Çelik, Kürt vatandaşlara yönelik eşit olmayan uygulamaları ortadan kaldırırken karşılarında CHP'nin olduğunu ifade ederek, sözlerini şöyle sürdürdü:

"Hatta konuşmaları yapan arkadaşlarımıza, o konuşmaları yaptırmamak için, o düzenlemeleri yaparken CHP karşı çıkıyordu, onların aktörleri en sert açıklamaları yapıyordu. Hatta biz o zaman onlara, kendi parti programlarında halen internette olan metinleri hatırlatıyorduk. Dolayısıyla, Sayın Özgür Özel'in açıklaması, biraz Kılıçdaroğlu'nun 'Başörtüsü sorununu çözeceğiz' gibi tarihi olarak anakronik bir açıklama olmuş. En zor zamanlarda, yargı vesayetinin ve askeri vesayetin en ağır zamanlarında biz bu meseleleri çözmek için büyük adımlar attık."

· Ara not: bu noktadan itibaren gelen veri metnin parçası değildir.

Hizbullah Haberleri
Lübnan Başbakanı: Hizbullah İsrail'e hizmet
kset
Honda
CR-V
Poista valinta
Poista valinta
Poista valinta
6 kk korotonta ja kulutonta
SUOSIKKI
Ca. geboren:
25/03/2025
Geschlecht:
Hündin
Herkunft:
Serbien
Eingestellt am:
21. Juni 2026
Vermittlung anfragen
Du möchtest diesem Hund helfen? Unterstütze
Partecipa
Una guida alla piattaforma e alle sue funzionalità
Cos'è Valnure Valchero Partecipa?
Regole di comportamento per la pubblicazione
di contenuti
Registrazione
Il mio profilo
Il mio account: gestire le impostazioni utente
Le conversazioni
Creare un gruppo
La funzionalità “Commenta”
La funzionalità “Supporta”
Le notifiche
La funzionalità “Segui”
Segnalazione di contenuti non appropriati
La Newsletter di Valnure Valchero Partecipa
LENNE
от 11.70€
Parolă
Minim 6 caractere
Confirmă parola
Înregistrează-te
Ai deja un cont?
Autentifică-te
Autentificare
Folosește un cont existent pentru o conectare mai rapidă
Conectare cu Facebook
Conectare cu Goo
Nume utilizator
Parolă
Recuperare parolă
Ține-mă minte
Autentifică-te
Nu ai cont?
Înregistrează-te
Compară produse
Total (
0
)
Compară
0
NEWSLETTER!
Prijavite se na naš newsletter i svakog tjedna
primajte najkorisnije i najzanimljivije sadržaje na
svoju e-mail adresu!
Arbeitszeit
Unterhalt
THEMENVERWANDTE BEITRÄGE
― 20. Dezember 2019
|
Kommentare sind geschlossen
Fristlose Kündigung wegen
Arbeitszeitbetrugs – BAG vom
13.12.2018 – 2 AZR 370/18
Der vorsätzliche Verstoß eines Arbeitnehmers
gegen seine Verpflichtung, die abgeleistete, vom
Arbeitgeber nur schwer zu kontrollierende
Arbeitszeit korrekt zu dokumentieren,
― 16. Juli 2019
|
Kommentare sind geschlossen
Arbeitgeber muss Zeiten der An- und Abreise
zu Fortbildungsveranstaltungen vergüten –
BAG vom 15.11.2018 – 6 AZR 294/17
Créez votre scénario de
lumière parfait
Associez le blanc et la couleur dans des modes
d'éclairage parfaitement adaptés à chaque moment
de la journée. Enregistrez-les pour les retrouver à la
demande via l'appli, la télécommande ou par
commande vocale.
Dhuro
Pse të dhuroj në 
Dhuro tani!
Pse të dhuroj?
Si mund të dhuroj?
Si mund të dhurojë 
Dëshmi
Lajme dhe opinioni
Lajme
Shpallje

Çelik, demokratik reform sürecinin ucu açık bir süreç olduğunu da belirterek, "Bu çerçevede konuşulacaksa Türkiye'de vatandaşlarımızın demokratik standartlardan daha yüksek düzeyde faydalanması, anayasal vatandaşlık konusunda daha yüksek düzeydeki normlarla karşılaşması anlamında, Yüce Meclis zaten bir sürü çalışma yapıyor. Ama özel olarak belli bir konuya dönük olarak bu açıklamayı yaptığınızda, kullandığınız söylem başka bir yere düşmüş oluyor. Bu da Türkiye'nin genel demokratikleşme perspektifinden kopuk, marjinal bir yaklaşım haline geliyor." diye konuştu.

SURİYE İLE GÖRÜŞMELER

Çelik, Türkiye ile Suriye arasındaki görüşme takvimine ilişkin soru üzerine dosya üzerinde çalışmaların devam ettiğini bildirdi.

İstihbarat kurumlarının belli aralıklarla bu konu üzerinde görüştüğünü belirten Çelik, şöyle devam etti:

"İstihbarat kurumlarının olgunlaştırdığı dosya, siyasi bir dosya haline gelip Dışişleri Bakanları arasında bir trafik başladıktan sonra, Dışişleri ve Milli Savunma Bakanlarının oluşturacağı bir çerçeve Sayın Cumhurbaşkanı'mıza, Suriye Devlet Başkanı'na sunulur. Onunla ilgili mutabakat ortaya çıktıktan sonra takvim ortaya çıkar. Sayın Cumhurbaşkanı'mız, tabii ki bu dosyanın gerçekleşmesiyle birlikte bu daveti yapacaklarını ifade ettiler. Bu, ikili bir şekilde mi olur, bir başka ülkenin arabuluculuğunda mı olur, bu da olgunlaşması gereken bir süreç. Dosya, kendi dinamikleri içerisinde olgunlaşmaya devam ediyor."